● WRITTEN INSTRUCTION 1
In the listing, rewrite everything from the line containing "country: RU" down to the end of the listing with "latitude" changed to "lat" and nothing else altered. Leave the pictures out.

* Start ARTICLE *

COUNTING ON GRACE Q & A

Q: What inspired you to write COUNTING ON GRACE?
A: It all started with a simple black and white photograph taken by Lewis Hine, the great child labor photographer. The 12 year old mill girl’s name was Addie I found out later, but Hine’s caption read simply: “Anemic little spinner in North Pownal Cotton Mill, 1910.” For once the words meant little to me. It was the girl’s eyes. They are simply unforgettable. I felt that she was begging me to tell her story.

Q: So you decided to write a book about Addie?
A: No, I didn’t know anything about Addie herself. I invented an entire life for her. I named the girl Grace Forcier, I made her French-Canadian as so many of the mill families in New England came down from Canada. Then I researched mills and Lewis Hine and photography and living conditions in Vermont towns and French Canadian music. And finally, I imagined what might have happened the day Hine walked into that mill. What might he and Grace have said to one another? How might each have changed the other’s life?

Q. What’s the most interesting relationship in the book?

* End ARTICLE *
* Start INPUT ROWS *

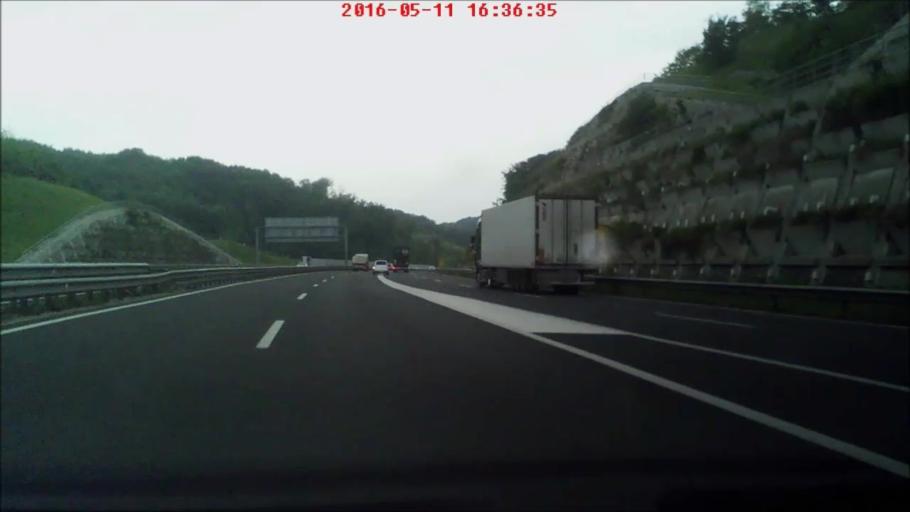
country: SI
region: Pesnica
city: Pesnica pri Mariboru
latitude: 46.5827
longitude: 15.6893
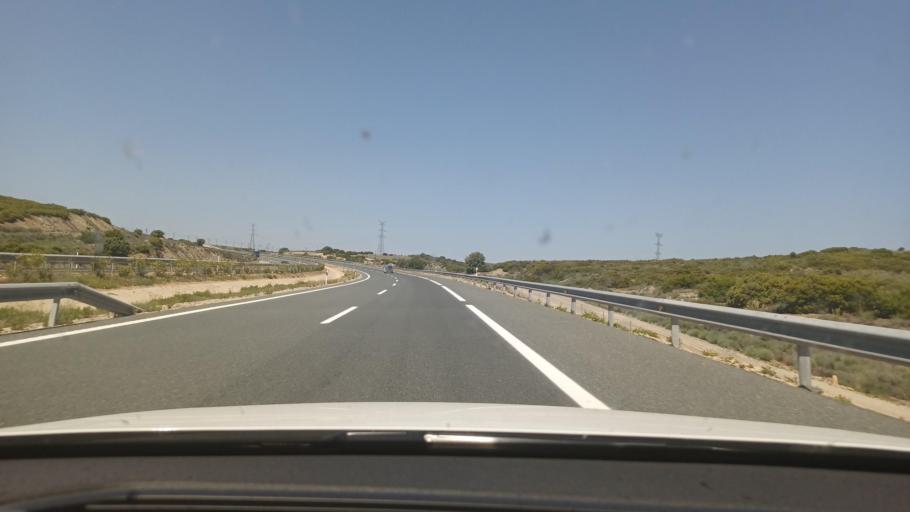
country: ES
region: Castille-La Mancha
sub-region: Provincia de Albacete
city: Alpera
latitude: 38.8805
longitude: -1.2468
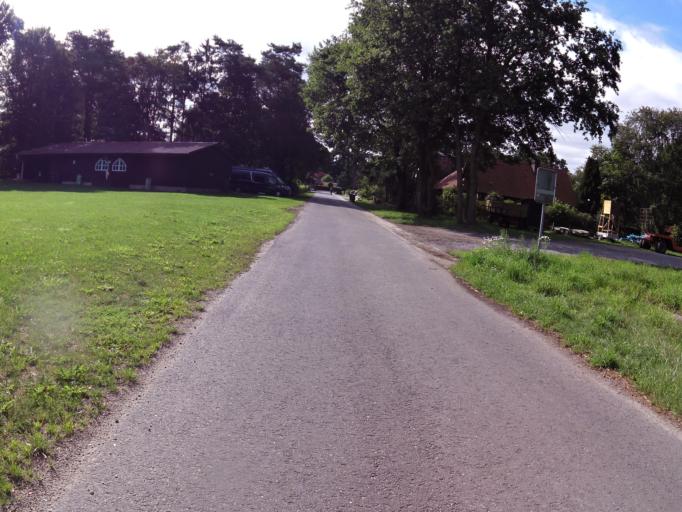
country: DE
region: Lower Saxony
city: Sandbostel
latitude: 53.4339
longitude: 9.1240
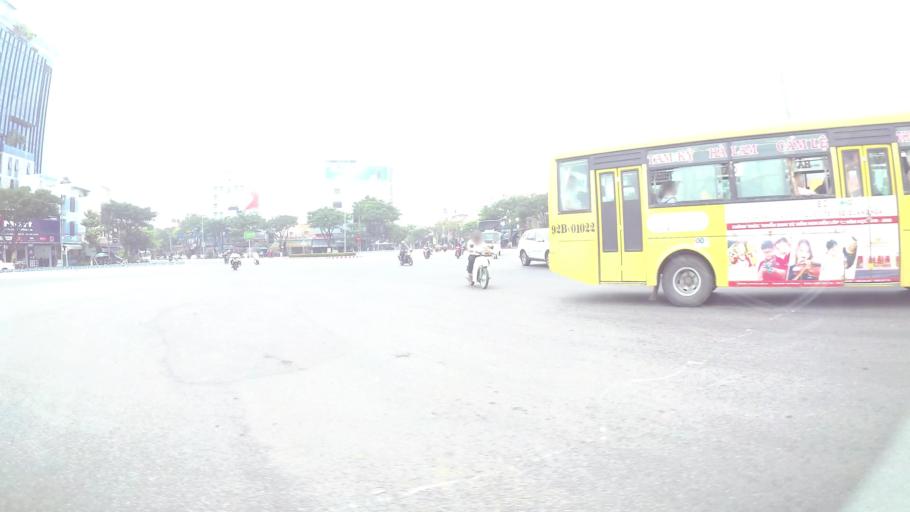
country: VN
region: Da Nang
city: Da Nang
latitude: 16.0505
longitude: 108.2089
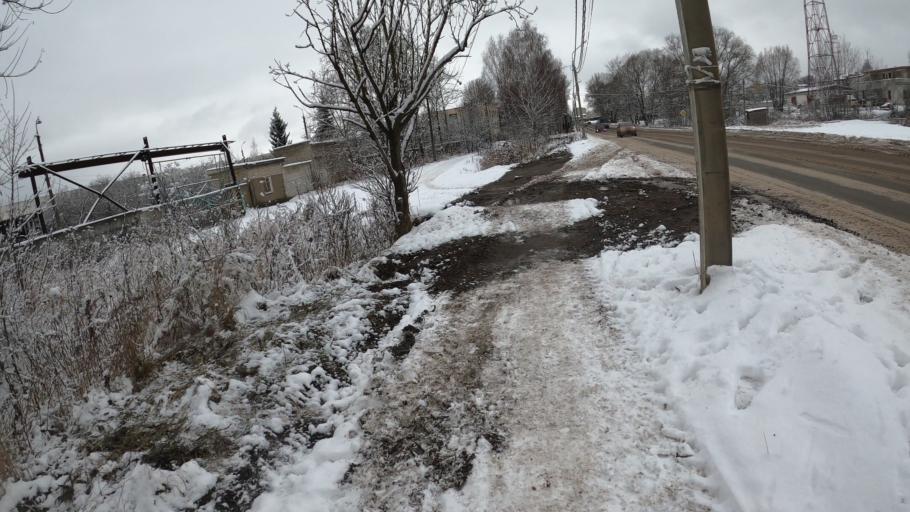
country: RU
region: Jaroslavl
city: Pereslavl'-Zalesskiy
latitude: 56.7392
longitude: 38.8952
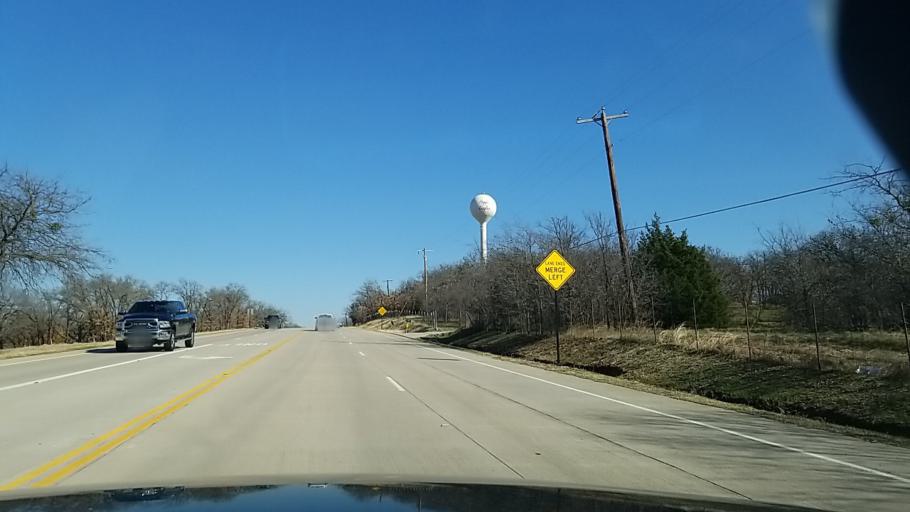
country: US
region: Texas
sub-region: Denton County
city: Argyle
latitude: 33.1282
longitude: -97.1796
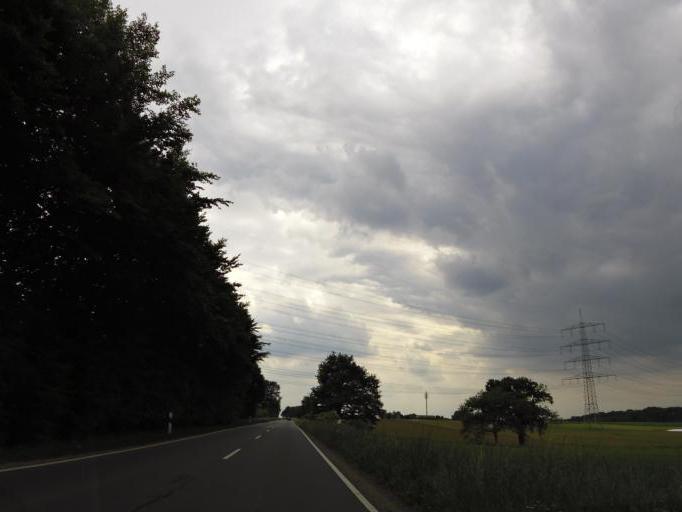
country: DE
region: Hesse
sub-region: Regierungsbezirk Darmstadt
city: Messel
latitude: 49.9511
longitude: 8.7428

* End INPUT ROWS *

● WRITTEN INSTRUCTION 2
In the Q&A on Counting on Grace, turn the answer beginning "No, I didn’t know anything about Addie herself" into a bulleted list that keeps its main facts.

● ANSWER 1
country: RU
region: Jaroslavl
city: Pereslavl'-Zalesskiy
lat: 56.7392
longitude: 38.8952
country: US
region: Texas
sub-region: Denton County
city: Argyle
lat: 33.1282
longitude: -97.1796
country: DE
region: Hesse
sub-region: Regierungsbezirk Darmstadt
city: Messel
lat: 49.9511
longitude: 8.7428

● ANSWER 2
- Nothing was known about Addie herself, so an entire life was invented for her.
- The girl was named Grace Forcier and made French-Canadian, since many New England mill families came down from Canada.
- Research covered mills, Lewis Hine, photography, living conditions in Vermont towns and French Canadian music.
- Finally came imagining the day Hine walked into the mill: what he and Grace might have said to each other, and how each might have changed the other's life.